Algorithm Description 

SVM is an acronym for Support Vector Machine.  The objective of the SVM algorithm is to draw a line (jn fact, likely a very complex multi-dimensional curve) that does a good job of separating the data in a manner to minimize error.  For example, in a classification problem (see picture below), finding a line that best separates green from blue dots is pretty straightforward.  That line, when determined in this case, can be used to determine whether a record is "blue" or "green" with 100% accuracy knowing just two inputs (x1 and x2).  Of course, in real examples, the data do not separate so cleanly.  The purpose of the SVM algorithm is to use the data to find a curve through multidimensional space that best separates blue from green.

 

 

Additional Links  

https://en.wikipedia.org/wiki/Support_vector_machine 

https://web.stanford.edu/~hastie/Papers/ESLII.pdf#page=153 

 

Lityx IQ Parameters  

 

Kernel - The kernel is the method by which the mathematical relationship is produced.  Linear is the simplest and provides the fastest run times, and can be considered similar to a linear regression line.  Other options produce more complex potential patterns to be detected, with a tradeoff of longer run times and potential for over-fitting.  Options include:

  • Linear: fit a straight line
  • Polynomial: fit a curved line (see Polynomial Degree)
  • Radial basis: uses distance (similarity) between the observations as the basis for separation
  • Sigmoid (also known as Hyperbolic Tangent): this uses the tanh function to model the relationship and so can pick up highly non-linear relationships in the data.  
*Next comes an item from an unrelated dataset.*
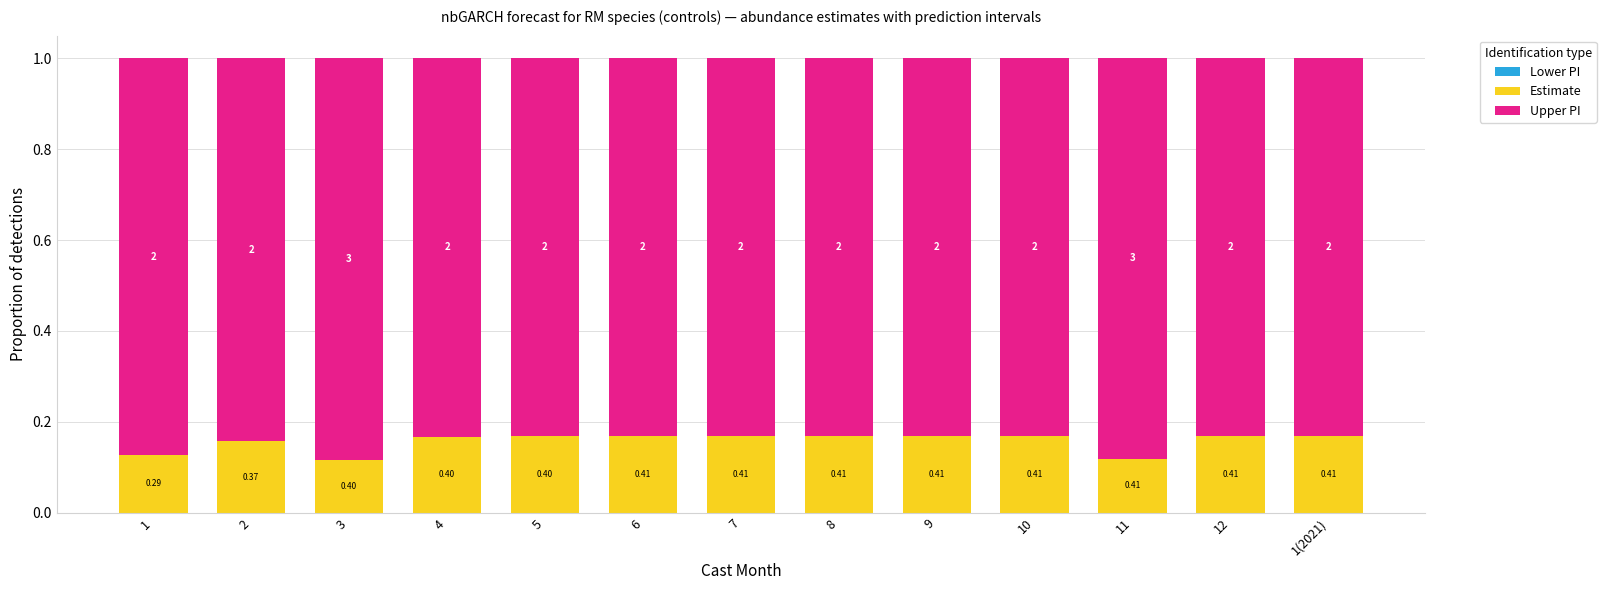

Which series has the largest range (max minus min)?

Estimate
Polynomial Degree - This is only used if the polynomial kernel is selected. Higher values will increase processing time, but allow for more complex relationshiip

Kernel Intercept - For polynomial and sigmoidal kernels, this is the additive intercept within the kernel definition.
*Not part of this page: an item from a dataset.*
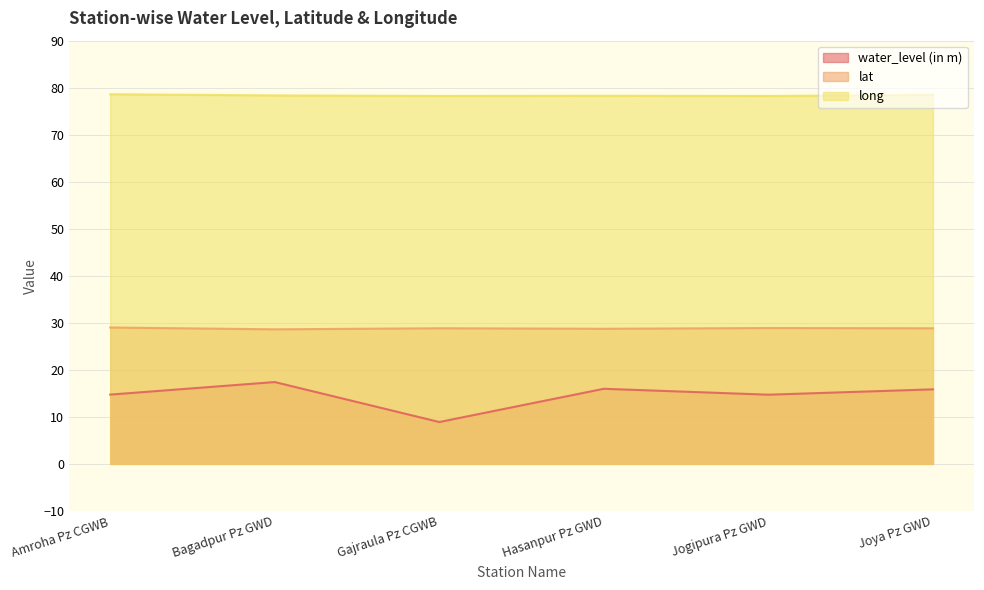

What is the difference between the second highest and minimum values in the water_level (in m) series?

7.1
Gamma - For all but the linear kernel, this is the multiplicative parameter within the kernel definition. Leave it as 0 to use the internal default which is 1 divided by the number of variables. 
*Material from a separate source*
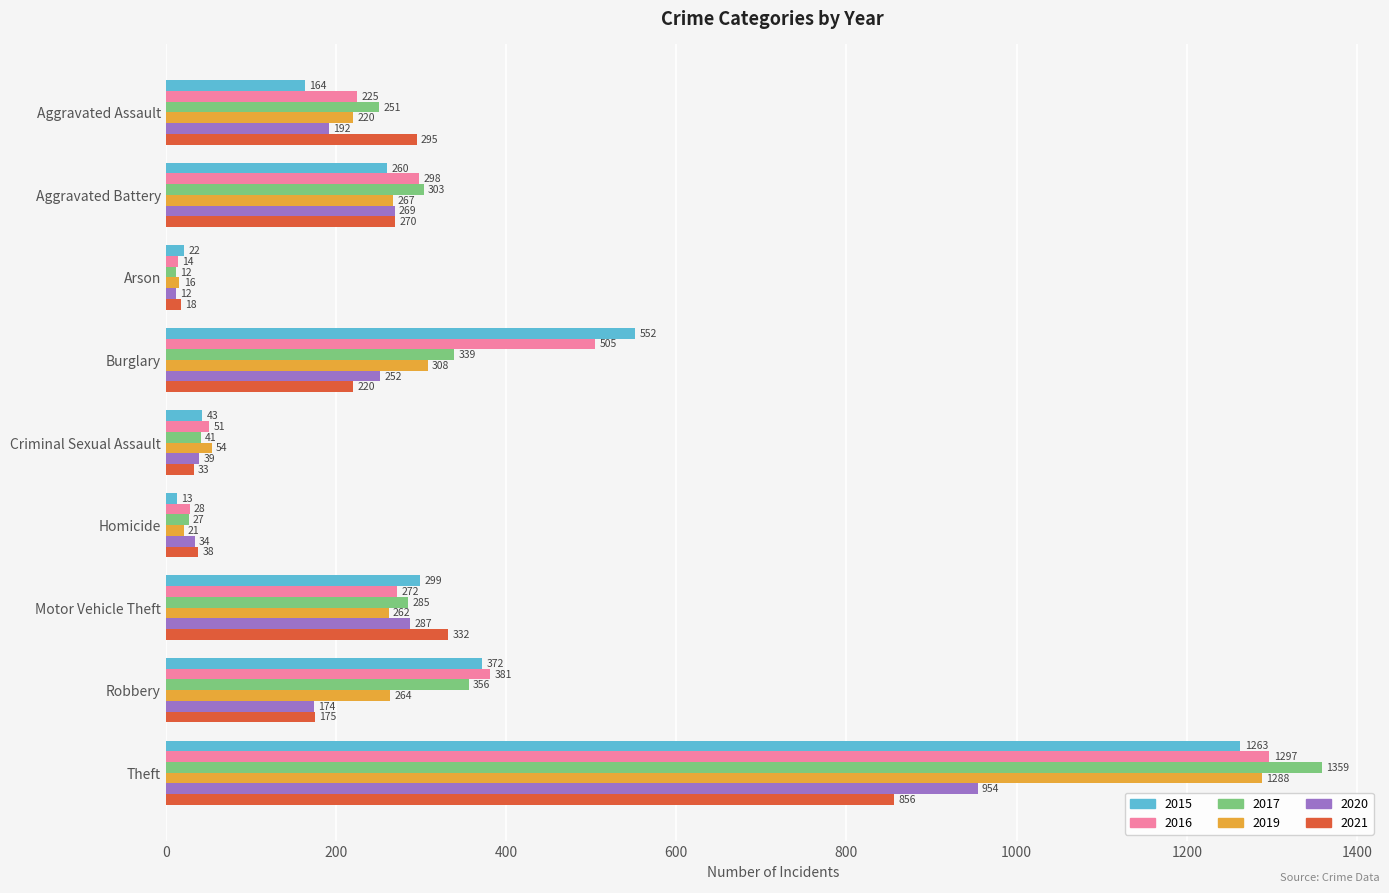

Rank the categories by 2017 value from highest to lowest.

Theft, Robbery, Burglary, Aggravated Battery, Motor Vehicle Theft, Aggravated Assault, Criminal Sexual Assault, Homicide, Arson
Cost Coefficient - the cost factor associated with constraints violation within the Lagrange regularization term. This parameter helps control overfitting.

Tolerance -  controls the stopping criterion of the training process. Higher values will shorten processing time but may lead to underfitting. .

Maximum Number of Model Terms - The maximum number of terms used during the variable selection process. Larger values may take longer processing time, but too small a value may miss important variables.